- _Aim of the task_: Rewrite all the records below, changing every "To the nearest percent" to "Rounded to the nearest percent" and keeping everything else the same. Leave the pictures out of your answer.

(Records from a data collection)
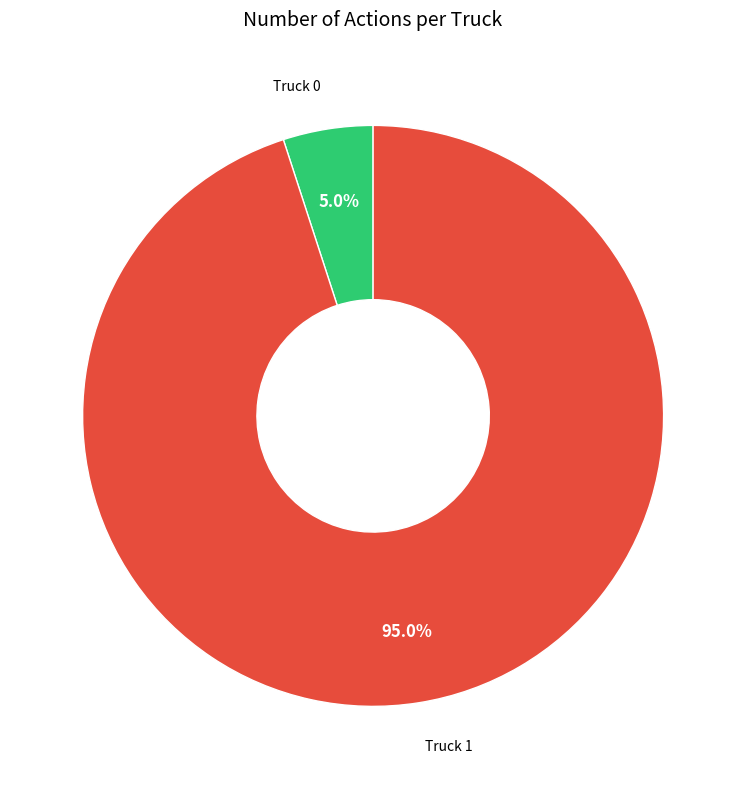

To the nearest percent, what percentage of the pie is Truck 0?

5%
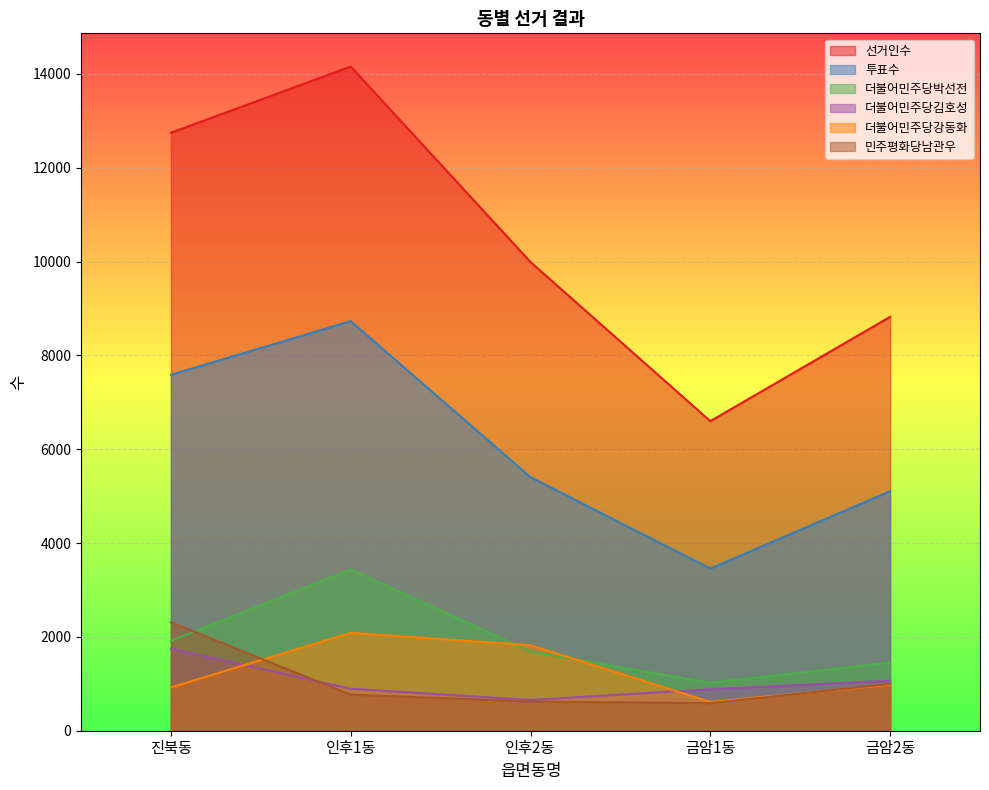

True or false: 선거인수 and 민주평화당남관우 intersect in this chart.

False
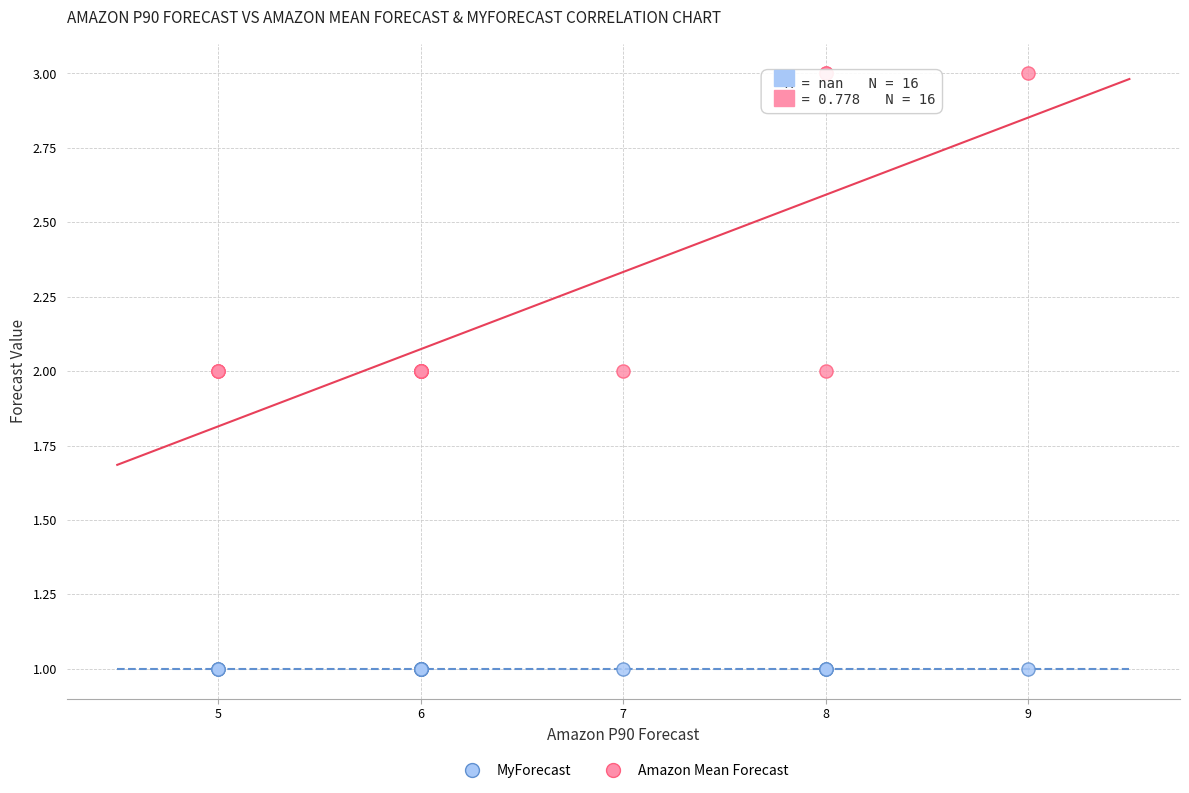

What are all the series names shown in the legend?

MyForecast, Amazon Mean Forecast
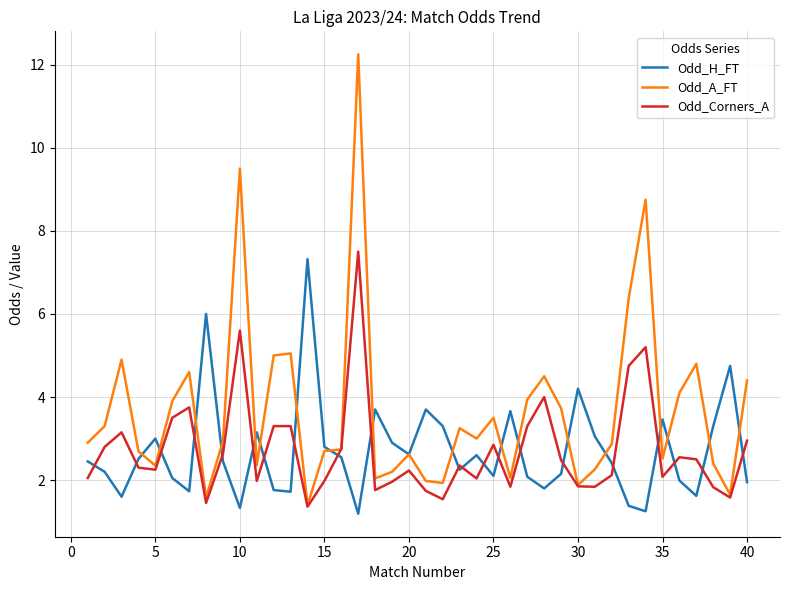

What is the minimum value for Odd_A_FT?

1.4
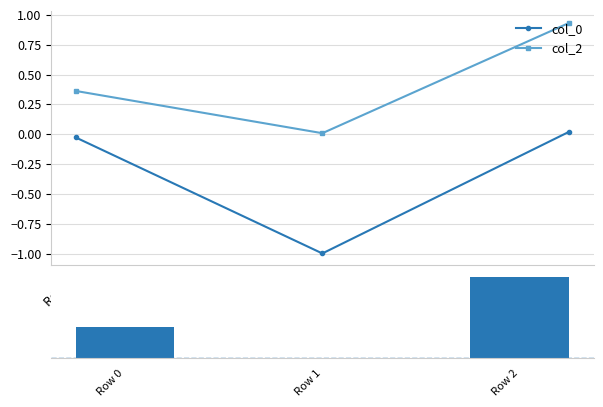

Which series changed the most between Row 0 and Row 1?

col_0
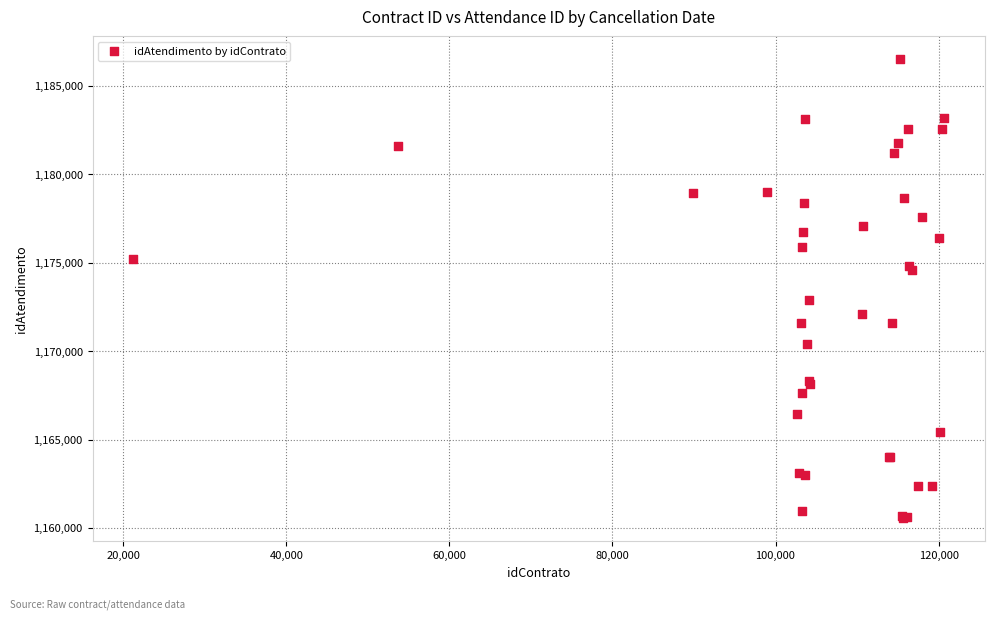

What Y value in the scatter plot is closest to 1173522?

1172868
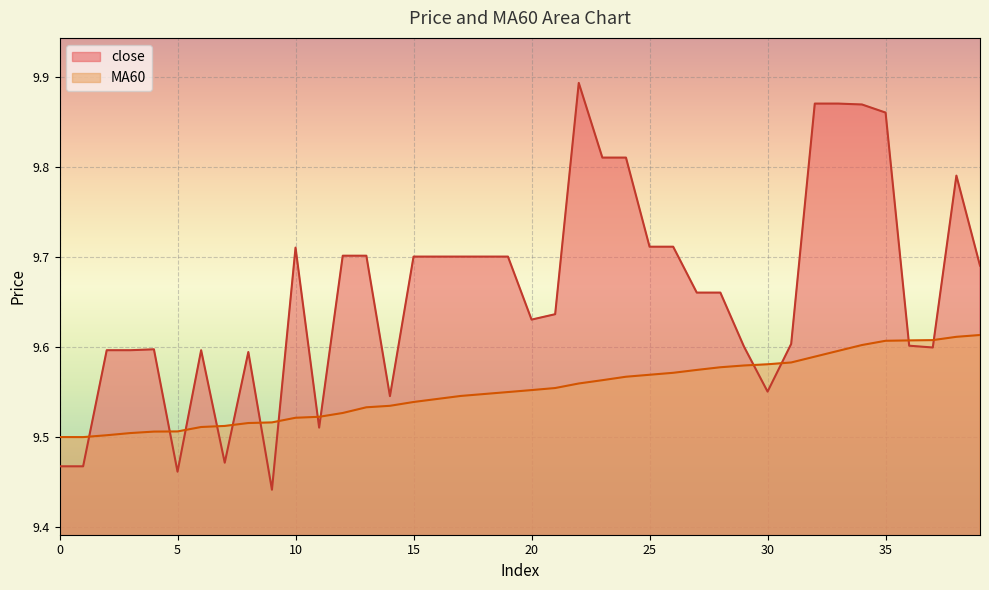

Which series changed the most between 2 and 28?

MA60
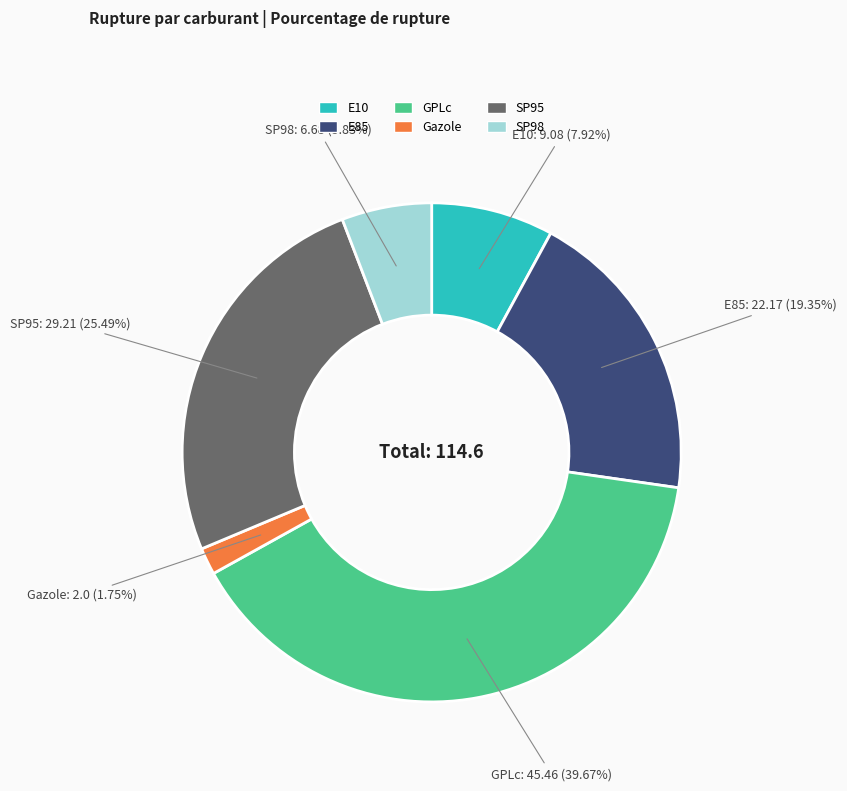

To the nearest percent, what portion does E10 represent?

8%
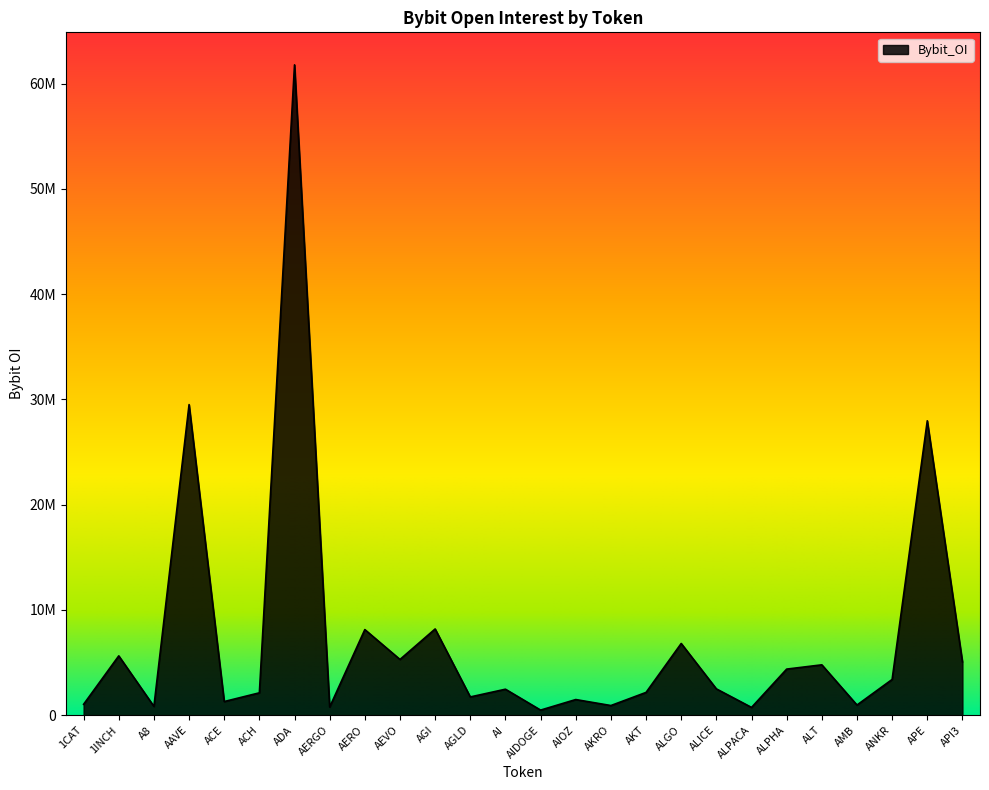

Does the chart display data point markers on the line(s)?

No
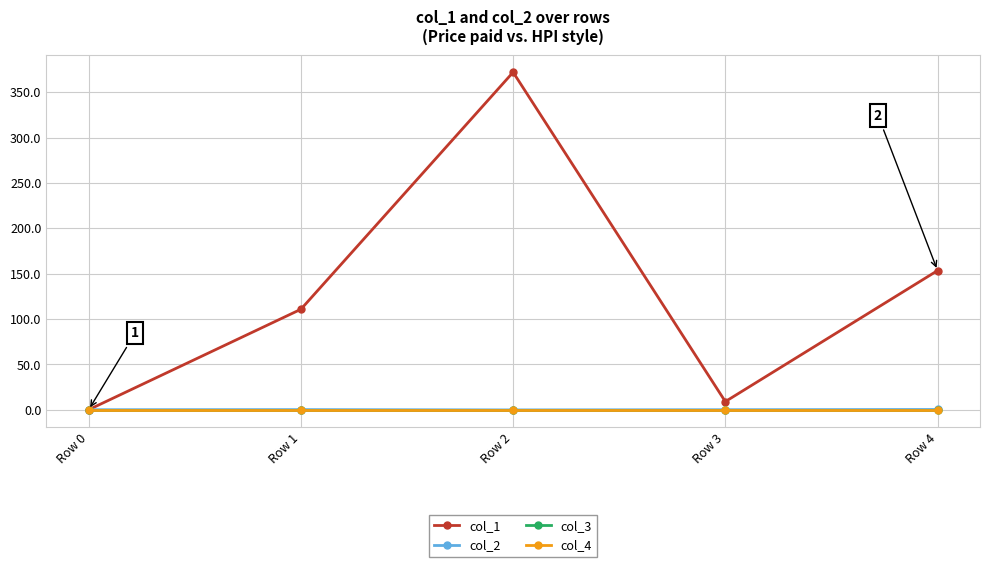

True or false: col_3 and col_1 intersect in this chart.

False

- _Response to the task_:
Rounded to the nearest percent, what percentage of the pie is Truck 0?

5%

True or false: 선거인수 and 민주평화당남관우 intersect in this chart.

False

What are all the series names shown in the legend?

MyForecast, Amazon Mean Forecast

What is the minimum value for Odd_A_FT?

1.4

Which series changed the most between Row 0 and Row 1?

col_0

What Y value in the scatter plot is closest to 1173522?

1172868

Which series changed the most between 2 and 28?

MA60

Rounded to the nearest percent, what portion does E10 represent?

8%

Does the chart display data point markers on the line(s)?

No

True or false: col_3 and col_1 intersect in this chart.

False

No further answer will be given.